▶ [WORK REQUIRED] Write out again the entries from the first line to the line that includes "part: (721, 234) -> (620, 328), removed", keeping both of those lines.

▶ [Extracted data entries]
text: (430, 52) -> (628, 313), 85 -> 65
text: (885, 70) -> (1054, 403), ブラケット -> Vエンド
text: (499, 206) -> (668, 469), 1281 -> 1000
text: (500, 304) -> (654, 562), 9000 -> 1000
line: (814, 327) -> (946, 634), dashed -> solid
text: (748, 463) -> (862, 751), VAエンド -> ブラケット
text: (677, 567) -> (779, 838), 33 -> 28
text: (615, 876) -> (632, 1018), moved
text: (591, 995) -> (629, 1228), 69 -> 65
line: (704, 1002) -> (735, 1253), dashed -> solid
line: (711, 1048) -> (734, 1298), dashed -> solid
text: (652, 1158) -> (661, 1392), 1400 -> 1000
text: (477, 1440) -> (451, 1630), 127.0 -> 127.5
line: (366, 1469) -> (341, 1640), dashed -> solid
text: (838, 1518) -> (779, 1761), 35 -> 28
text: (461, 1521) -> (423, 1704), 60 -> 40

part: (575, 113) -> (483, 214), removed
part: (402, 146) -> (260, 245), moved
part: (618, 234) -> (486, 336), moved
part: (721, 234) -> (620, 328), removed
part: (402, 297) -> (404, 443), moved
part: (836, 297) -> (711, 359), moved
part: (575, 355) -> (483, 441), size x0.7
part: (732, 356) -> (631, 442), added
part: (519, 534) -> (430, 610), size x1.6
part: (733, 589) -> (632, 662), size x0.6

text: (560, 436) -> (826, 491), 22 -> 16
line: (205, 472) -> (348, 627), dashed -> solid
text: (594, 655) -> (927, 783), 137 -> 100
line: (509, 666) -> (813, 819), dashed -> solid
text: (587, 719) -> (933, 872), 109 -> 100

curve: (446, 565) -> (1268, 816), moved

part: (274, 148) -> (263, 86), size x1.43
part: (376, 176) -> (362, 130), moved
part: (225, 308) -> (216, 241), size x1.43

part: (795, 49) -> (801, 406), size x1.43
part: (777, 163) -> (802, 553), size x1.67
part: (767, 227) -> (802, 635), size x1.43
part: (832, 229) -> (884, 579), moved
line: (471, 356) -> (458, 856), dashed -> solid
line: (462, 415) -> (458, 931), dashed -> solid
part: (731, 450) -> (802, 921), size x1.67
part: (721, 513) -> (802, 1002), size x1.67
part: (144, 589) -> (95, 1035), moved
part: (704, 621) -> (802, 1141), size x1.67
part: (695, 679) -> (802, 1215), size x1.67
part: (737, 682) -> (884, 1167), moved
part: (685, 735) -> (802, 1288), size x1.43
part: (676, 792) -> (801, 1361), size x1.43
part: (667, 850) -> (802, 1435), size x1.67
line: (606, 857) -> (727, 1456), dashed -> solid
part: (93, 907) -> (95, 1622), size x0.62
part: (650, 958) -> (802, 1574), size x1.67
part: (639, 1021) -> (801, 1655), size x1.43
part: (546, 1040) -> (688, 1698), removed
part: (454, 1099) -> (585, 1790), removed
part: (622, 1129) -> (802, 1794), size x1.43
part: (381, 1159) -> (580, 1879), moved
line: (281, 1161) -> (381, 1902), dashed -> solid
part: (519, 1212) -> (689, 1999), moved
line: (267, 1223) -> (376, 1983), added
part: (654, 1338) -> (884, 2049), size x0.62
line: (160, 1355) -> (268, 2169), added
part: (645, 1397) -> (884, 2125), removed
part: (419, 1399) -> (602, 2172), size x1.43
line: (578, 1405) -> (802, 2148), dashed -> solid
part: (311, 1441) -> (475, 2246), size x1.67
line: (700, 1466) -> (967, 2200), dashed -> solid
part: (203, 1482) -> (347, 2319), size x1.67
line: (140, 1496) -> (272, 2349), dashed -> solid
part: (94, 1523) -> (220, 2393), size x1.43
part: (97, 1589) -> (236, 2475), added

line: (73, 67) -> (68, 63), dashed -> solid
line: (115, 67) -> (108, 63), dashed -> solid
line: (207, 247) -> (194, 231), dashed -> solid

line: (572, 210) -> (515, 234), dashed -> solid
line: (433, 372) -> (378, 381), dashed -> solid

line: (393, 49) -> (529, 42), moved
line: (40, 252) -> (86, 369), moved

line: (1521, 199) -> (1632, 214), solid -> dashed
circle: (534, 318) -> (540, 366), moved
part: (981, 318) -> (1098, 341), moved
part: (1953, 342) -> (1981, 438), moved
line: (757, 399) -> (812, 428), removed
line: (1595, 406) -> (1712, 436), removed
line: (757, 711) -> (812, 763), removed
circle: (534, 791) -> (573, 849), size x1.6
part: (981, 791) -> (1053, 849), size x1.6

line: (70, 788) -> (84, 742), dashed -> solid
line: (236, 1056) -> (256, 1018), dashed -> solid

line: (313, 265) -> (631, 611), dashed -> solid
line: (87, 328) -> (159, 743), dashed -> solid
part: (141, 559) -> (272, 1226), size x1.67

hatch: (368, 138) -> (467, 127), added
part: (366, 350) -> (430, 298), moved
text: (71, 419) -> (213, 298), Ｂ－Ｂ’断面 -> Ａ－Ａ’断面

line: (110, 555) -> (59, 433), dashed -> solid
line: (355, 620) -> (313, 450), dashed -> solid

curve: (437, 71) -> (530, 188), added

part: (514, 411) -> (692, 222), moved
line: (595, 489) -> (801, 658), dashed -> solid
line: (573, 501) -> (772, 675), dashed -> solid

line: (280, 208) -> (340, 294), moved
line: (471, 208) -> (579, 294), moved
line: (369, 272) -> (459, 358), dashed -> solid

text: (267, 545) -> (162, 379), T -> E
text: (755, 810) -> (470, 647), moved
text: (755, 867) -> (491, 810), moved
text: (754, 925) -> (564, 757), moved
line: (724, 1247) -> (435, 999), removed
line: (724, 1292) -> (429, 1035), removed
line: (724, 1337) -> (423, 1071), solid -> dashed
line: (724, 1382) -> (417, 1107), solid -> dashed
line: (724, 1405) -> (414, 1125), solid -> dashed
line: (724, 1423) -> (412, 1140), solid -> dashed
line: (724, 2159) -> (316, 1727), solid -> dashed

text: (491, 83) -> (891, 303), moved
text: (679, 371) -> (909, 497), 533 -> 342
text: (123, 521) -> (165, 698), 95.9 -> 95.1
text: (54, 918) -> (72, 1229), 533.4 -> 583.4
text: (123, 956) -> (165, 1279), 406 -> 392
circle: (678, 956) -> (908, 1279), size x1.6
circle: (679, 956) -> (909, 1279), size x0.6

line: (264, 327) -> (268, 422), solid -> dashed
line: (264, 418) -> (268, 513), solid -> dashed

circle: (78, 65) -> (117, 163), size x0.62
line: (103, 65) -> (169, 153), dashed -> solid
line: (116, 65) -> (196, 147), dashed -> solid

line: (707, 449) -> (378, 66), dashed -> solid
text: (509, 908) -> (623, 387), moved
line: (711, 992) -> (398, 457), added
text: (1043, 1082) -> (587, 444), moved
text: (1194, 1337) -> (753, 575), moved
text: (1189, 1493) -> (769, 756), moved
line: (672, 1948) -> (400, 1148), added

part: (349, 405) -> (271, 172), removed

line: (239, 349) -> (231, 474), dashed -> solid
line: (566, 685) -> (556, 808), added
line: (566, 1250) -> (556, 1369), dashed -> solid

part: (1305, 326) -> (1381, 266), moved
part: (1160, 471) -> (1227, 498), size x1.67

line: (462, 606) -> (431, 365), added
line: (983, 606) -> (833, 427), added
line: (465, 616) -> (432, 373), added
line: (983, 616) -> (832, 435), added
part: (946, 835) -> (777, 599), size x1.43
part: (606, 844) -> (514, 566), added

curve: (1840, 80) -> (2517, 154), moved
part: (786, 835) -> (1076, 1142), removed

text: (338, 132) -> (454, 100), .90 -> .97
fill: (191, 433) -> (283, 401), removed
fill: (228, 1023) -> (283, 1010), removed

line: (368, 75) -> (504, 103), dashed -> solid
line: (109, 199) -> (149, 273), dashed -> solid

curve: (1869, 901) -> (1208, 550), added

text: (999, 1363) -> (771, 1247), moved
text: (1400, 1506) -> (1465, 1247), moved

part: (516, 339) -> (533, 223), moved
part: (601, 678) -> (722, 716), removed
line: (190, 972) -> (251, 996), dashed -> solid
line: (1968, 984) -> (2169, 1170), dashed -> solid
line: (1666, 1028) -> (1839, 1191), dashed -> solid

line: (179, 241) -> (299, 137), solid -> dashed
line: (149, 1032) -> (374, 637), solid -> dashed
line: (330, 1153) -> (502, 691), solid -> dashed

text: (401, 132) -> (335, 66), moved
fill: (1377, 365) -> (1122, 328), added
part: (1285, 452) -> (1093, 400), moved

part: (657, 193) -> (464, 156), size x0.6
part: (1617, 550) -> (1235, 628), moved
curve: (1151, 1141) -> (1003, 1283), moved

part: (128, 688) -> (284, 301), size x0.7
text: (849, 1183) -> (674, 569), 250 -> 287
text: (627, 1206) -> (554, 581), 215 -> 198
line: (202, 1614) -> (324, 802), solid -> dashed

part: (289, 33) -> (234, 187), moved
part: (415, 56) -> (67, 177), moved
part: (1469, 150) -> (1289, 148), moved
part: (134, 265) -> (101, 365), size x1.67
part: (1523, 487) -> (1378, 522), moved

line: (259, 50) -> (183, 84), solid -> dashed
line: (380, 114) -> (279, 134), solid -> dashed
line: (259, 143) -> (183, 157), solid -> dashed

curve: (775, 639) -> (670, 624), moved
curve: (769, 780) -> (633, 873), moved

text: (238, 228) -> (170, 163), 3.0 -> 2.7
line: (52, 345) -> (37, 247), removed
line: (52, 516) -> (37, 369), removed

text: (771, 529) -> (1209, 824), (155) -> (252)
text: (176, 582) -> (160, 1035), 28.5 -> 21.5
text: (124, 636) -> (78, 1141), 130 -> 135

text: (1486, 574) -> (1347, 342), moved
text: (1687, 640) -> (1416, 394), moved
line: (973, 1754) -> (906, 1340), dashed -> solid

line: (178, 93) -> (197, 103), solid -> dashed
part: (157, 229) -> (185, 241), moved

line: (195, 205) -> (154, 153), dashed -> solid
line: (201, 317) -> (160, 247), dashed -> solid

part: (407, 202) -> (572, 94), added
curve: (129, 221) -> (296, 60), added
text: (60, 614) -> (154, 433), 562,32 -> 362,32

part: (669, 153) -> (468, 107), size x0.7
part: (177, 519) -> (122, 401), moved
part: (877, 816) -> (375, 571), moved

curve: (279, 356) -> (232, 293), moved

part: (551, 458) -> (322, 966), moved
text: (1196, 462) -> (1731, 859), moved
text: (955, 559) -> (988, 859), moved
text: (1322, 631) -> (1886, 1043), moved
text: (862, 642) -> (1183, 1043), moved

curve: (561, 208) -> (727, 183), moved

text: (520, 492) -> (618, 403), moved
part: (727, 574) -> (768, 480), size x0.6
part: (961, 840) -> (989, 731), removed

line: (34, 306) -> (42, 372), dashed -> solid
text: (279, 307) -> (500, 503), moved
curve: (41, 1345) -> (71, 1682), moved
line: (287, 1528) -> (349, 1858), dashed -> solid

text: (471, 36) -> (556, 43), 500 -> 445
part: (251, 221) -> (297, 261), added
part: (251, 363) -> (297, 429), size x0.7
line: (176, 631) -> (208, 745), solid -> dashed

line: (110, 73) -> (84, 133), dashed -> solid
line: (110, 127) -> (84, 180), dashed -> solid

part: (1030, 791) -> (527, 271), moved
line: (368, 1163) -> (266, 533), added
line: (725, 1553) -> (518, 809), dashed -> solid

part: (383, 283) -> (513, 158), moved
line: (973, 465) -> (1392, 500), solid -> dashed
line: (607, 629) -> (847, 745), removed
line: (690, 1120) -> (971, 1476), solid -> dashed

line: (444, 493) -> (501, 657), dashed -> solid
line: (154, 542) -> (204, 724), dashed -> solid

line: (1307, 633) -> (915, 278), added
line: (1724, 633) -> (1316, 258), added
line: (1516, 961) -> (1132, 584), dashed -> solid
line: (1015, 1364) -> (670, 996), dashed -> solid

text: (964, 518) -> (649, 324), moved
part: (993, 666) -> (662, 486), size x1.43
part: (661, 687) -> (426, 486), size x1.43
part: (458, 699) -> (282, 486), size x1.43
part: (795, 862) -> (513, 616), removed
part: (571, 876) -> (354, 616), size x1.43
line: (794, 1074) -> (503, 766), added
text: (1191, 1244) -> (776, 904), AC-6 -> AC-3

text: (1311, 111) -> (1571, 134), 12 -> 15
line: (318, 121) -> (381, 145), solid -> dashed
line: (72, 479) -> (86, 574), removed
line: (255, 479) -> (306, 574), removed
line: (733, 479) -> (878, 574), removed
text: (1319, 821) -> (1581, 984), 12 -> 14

▶ [TASK ANSWER]
text: (430, 52) -> (628, 313), 85 -> 65
text: (885, 70) -> (1054, 403), ブラケット -> Vエンド
text: (499, 206) -> (668, 469), 1281 -> 1000
text: (500, 304) -> (654, 562), 9000 -> 1000
line: (814, 327) -> (946, 634), dashed -> solid
text: (748, 463) -> (862, 751), VAエンド -> ブラケット
text: (677, 567) -> (779, 838), 33 -> 28
text: (615, 876) -> (632, 1018), moved
text: (591, 995) -> (629, 1228), 69 -> 65
line: (704, 1002) -> (735, 1253), dashed -> solid
line: (711, 1048) -> (734, 1298), dashed -> solid
text: (652, 1158) -> (661, 1392), 1400 -> 1000
text: (477, 1440) -> (451, 1630), 127.0 -> 127.5
line: (366, 1469) -> (341, 1640), dashed -> solid
text: (838, 1518) -> (779, 1761), 35 -> 28
text: (461, 1521) -> (423, 1704), 60 -> 40

part: (575, 113) -> (483, 214), removed
part: (402, 146) -> (260, 245), moved
part: (618, 234) -> (486, 336), moved
part: (721, 234) -> (620, 328), removed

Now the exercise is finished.